Weakness of the tech sector
Weighed down by less dynamic demographics and sluggish productivity gains, the euro zone suffers from potential growth much lower than that of the United States (1.3%, compared to 1.8%). “The productivity of the euro zone is notably undermined by its less significant effort in research and development, by investing in new technologies, but also by the weakness of its tech sector,” analyzes Patrick Artus, economic advisor to Natixis. “The United States has succeeded in stimulating immigration growth and ensuring that it generates more added value,” underlines Ana Boata, director of economic research at Allianz Trade.
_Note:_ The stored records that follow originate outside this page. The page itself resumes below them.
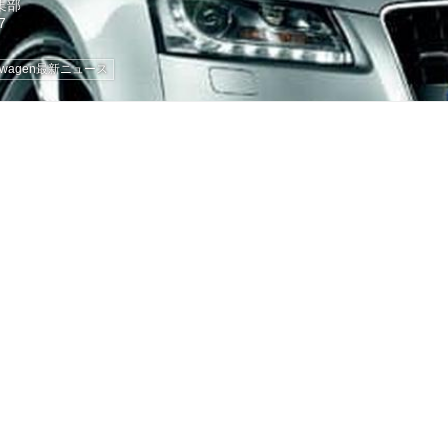
編集部
kswagen最新ニュース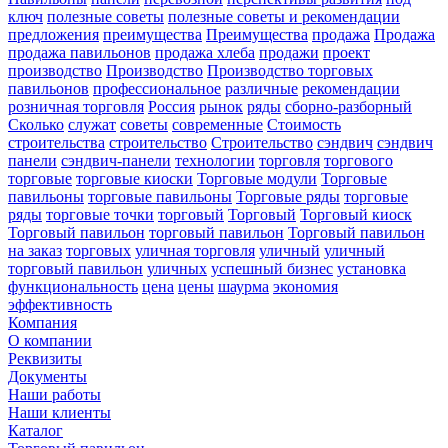
ключ
полезные советы
полезные советы и рекомендации
предложения
преимущества
Преимущества
продажа
Продажа
продажа павильонов
продажа хлеба
продажи
проект
производство
Производство
Производство торговых
павильонов
профессиональное
различные
рекомендации
розничная торговля
Россия
рынок
ряды
сборно-разборный
Сколько
служат
советы
современные
Стоимость
строительства
строительство
Строительство
сэндвич
сэндвич
панели
сэндвич-панели
технологии
торговля
торгового
торговые
торговые киоски
Торговые модули
Торговые
павильоны
торговые павильоны
Торговые ряды
торговые
ряды
торговые точки
торговый
Торговый
Торговый киоск
Торговый павильон
торговый павильон
Торговый павильон
на заказ
торговых
уличная торговля
уличный
уличный
торговый павильон
уличных
успешный бизнес
установка
функциональность
цена
цены
шаурма
экономия
эффективность
Компания
О компании
Реквизиты
Документы
Наши работы
Наши клиенты
Каталог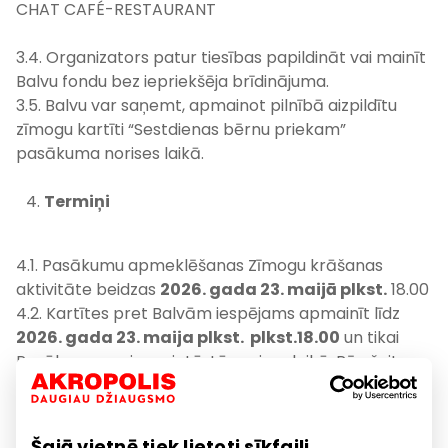
CHAT CAFÉ-RESTAURANT
3.4. Organizators patur tiesības papildināt vai mainīt
Balvu fondu bez iepriekšēja brīdinājuma.
3.5. Balvu var saņemt, apmainot pilnībā aizpildītu
zīmogu kartīti “Sestdienas bērnu priekam”
pasākuma norises laikā.
Termiņi
4.1. Pasākumu apmeklēšanas Zīmogu krāšanas
aktivitāte beidzas
2026. gada 23. maijā plkst.
18.00
4.2. Kartītes pret Balvām iespējams apmainīt līdz
2026. gada 23. maija plkst. plkst.18.00
un tikai
Pasākuma norises vietā, tā norises laikā. Pēc šeit
noteiktā termiņa Kartītes vairs netiek pieņemtas.
Papildu noteikumi
Šajā vietnē tiek lietoti sīkfaili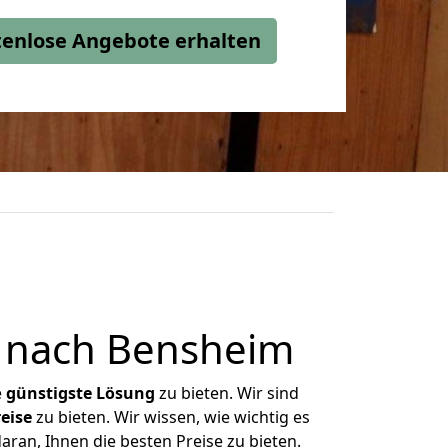
stenlose Angebote erhalten
 nach Bensheim
e
günstigste
Lösung
zu bieten. Wir sind
eise
zu bieten. Wir wissen, wie wichtig es
ran, Ihnen die besten Preise zu bieten.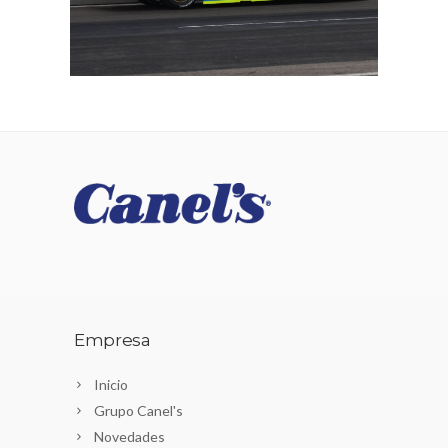
Empresa
Inicio
Grupo Canel's
Novedades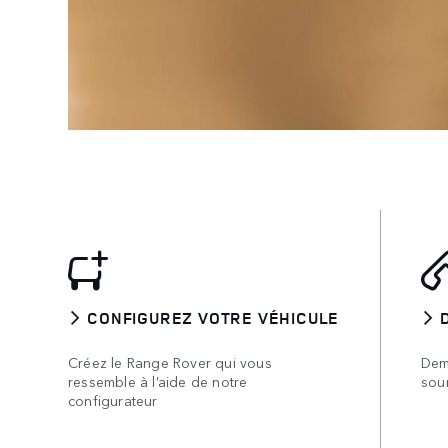
CONFIGUREZ VOTRE VÉHICULE
Créez le Range Rover qui vous
Dem
ressemble à l’aide de notre
sou
configurateur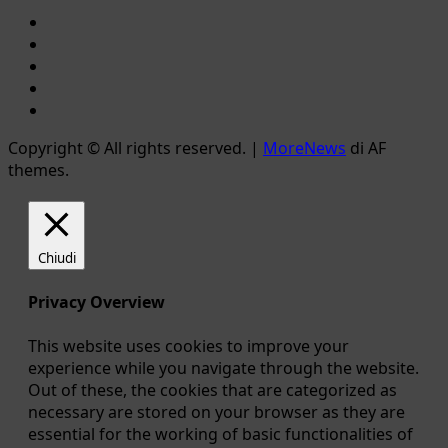
Facebook
Instagram
YouTube
Twitter
Email
Copyright © All rights reserved.
|
MoreNews
di AF
themes.
Chiudi
Privacy Overview
This website uses cookies to improve your
experience while you navigate through the website.
Out of these, the cookies that are categorized as
necessary are stored on your browser as they are
essential for the working of basic functionalities of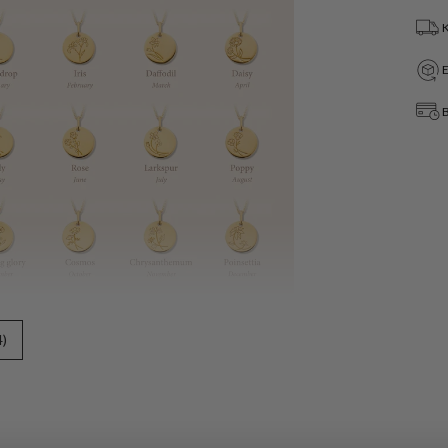
B
Öffnen
Sie
Medien
6
in
der
Galerieansicht
4)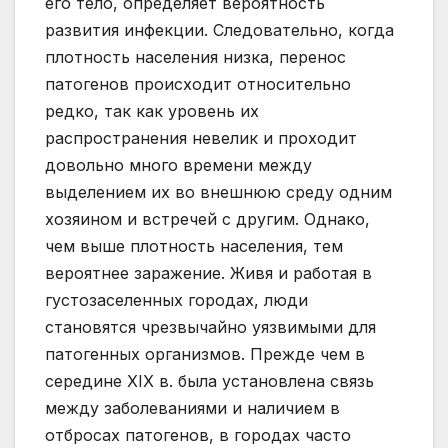
его тело, определяет вероятность
развития инфекции. Следовательно, когда
плотность населения низка, перенос
патогенов происходит относительно
редко, так как уровень их
распространения невелик и проходит
довольно много времени между
выделением их во внешнюю среду одним
хозяином и встречей с другим. Однако,
чем выше плотность населения, тем
вероятнее заражение. Живя и работая в
густозаселенных городах, люди
становятся чрезвычайно уязвимыми для
патогенных организмов. Прежде чем в
середине XIX в. была установлена связь
между заболеваниями и наличием в
отбросах патогенов, в городах часто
But the difference in magnitude in the response to economic shocks also played a role in the relegation of the euro zone. The United States, benefiting from the privilege of the dollar, was able to widen its deficits with large checks for households, massive investment plans, such as the Inflation Reduction Act (IRA), or the Chips Act, and reductions of taxes. This year again, the deficit increased by 23%, and exceeds 6% of GDP. The euro zone is more constrained in its room for maneuver: the total deficit of the monetary union will amount this year to 3.4% of GDP. Member States have in fact had to turn the “whatever it takes” tap much more quickly, because they do not benefit from the same laxity of the markets and will soon have to submit again to budgetary rules, suspended since the crisis. of Covid.
Cicadas and ants
Another difference: the United States, energy autonomous, was not hit in the same way by the energy crisis, unlike the euro zone, fueled by Russian gas and which took this shock head on. Households also had a different response to the surge in inflation and rising rates: Americans dipped into their Covid savings, while in the euro zone, and in particular the Germans and the French, they been more ants than cicadas. “American consumers are less averse to risk: they have used credit leverage to a significantly greater extent than Europeans have done,” underlines Christophe Barraud, chief economist of Market Securities. The reason: undoubtedly a lack of confidence in the future…
Finally, the euro zone was much more penalized by restrictive monetary policy. “In the United States, it was faster, but it penetrated the economy less well than in the euro zone, in particular because European companies are less profitable, more in debt and less rich in cash than across the Atlantic,” describes Ana Boata. The only consolation for our euro zone: we should experience a slightly more vigorous increase in GDP next year (1.2%). While American growth is expected to slow down to 1.5%.